__Exercise input__
====

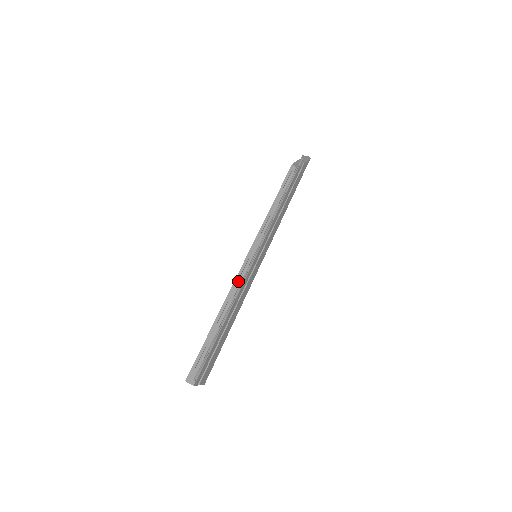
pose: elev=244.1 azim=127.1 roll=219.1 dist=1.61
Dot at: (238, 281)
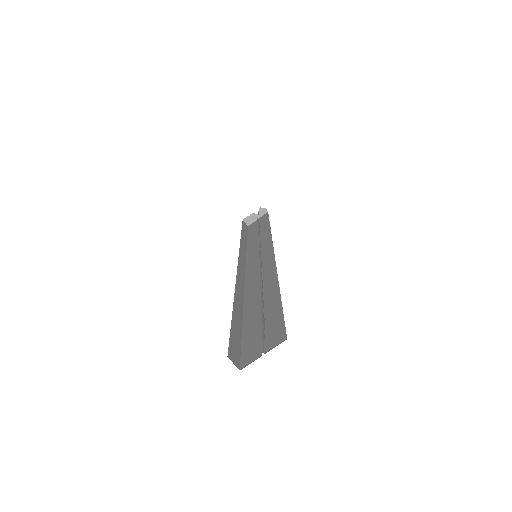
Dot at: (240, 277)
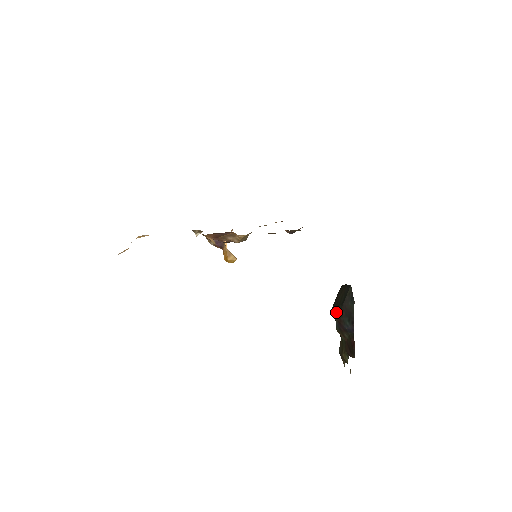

====

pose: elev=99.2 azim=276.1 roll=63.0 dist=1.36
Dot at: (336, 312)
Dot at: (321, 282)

====

Express the material from the line containing "pose: elev=99.2 azim=276.1" through the line containing "Dot at: (321, 282)", both included, as a JSON list of strings with one string per line and no blank lines.

__Result__
[
  "pose: elev=99.2 azim=276.1 roll=63.0 dist=1.36",
  "Dot at: (336, 312)",
  "Dot at: (321, 282)"
]